Le nom attribué à ce Vice-bouffon est polysémique nous renvoyant à la nature traditionnelle de la dramaturgie de la pièce. "Falstaff " pourrait référer à l'arme qu'il porte. Au lieu d'être en métal, elle est en bois, comme celle des apprentis de l'escrime 339 . Elle est symbolique du faux chevalier qu'est Sir John, dont le nom est connoté de l'idée de "false staff" ou même de "false stuff". Une interprétation phallique est même possible : "fall staff" renverrait à la grivoiserie associée à la notion d'impuissance sexuelle et aux gestes obscènes qui caractérisaient la manière dont le fou des folk plays agitait son bâton. Shakespeare adapte la convention en rendant son personnage plus humain, ce qui soude davantage le contact que le personnage-Vice traditionnel établit avec son auditoire.

Hal nous présente le personnage pour la première fois, ce qui n'est pas coutume dans le théâtre du Vice (l'auto présentation étant la règle). Il rend explicite l'appartenance de Falstaff à l'univers carnavalesque en le présentant comme un corps qui nie le temps : tuer le temps fait partie du symbolisme du rôle car Falstaff est, à l'image du roi de Malgouverne, une incarnation des trois jours précédant le Carême ou de l'Eté qui a le pouvoir d'arrêter le défilement habituel du calendrier. Une constellation d'allusions au bas matériel associe Falstaff à l'espace-temps qui caractérise le personnage-Vice : ‘"cups of sack, [...] capons [...] tongues of bawds, [...] leaping-houses, [...] a fair hot wench in flame-coloured taffeta "’ (1. 2. 7-10) ponctuent sa vie oisive fictionnelle.

Le royaume de la taverne est celui d'un monde physique, d'un corporel sans spiritualité qui fait triompher les parties et les basses fonctions physiologiques du corps.

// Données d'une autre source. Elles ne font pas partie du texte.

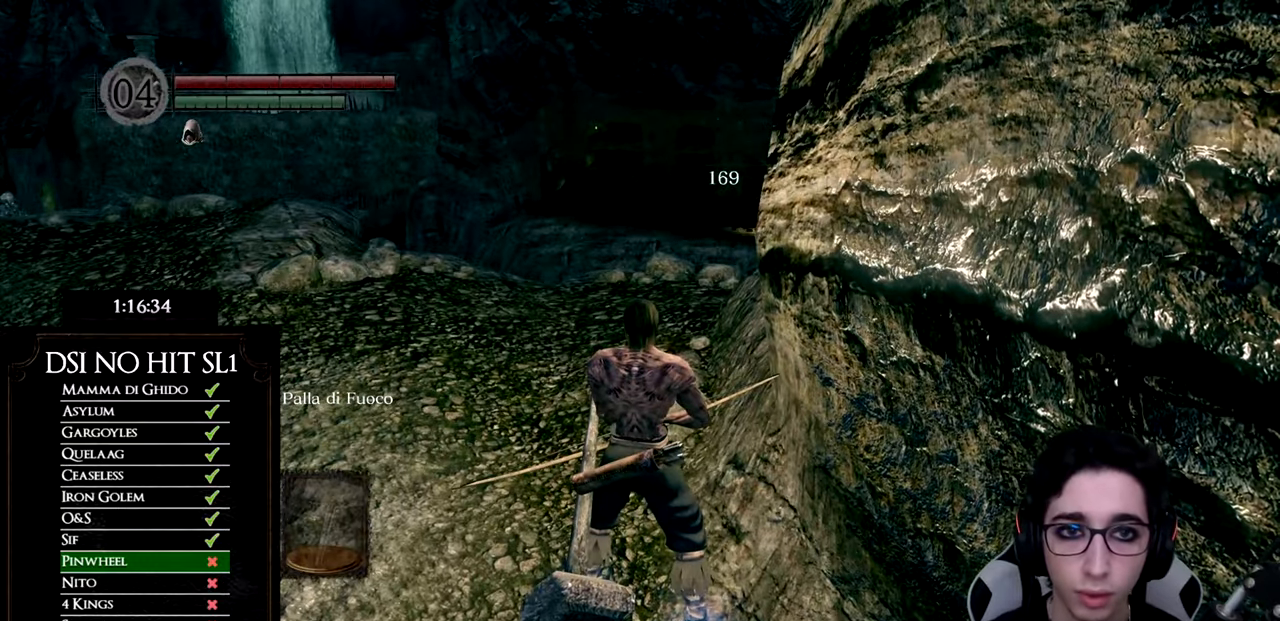
{"buttons": [], "left_stick": "center", "right_stick": "center", "events": []}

Ce royaume fait contraste avec celui du corps politique dont la version tragique donné par le roi Henry IV au début de la première partie de la pièce donne à voir un royaume déchiré sur lequel plane l'ombre de Thanatos . Ce roi éprouve le besoin de restituer une dimension spirituelle au corps politique en organisant une croisade afin de lui garantir sa cohérence et sa pérennité. La veine comique fournie par les scènes à la taverne est doublée de barbarie et d'atrocités fournie par la proxémique se référant à la guerre civile.

Notes
339.

Voir David Wiles, Shakespeare 's Clown, p. 121 : "A metal sword was used for serious fighting, but for practice fights a wooden 'waster' was substituted. […]He has no difficulty in carving up his waster, and the humour in the description of Falstaff 's sword as 'hacked like a handsaw' lies in the fact that this particular sword is not metallic (I. Henry IV. 2. 4. 191, 202, 166)."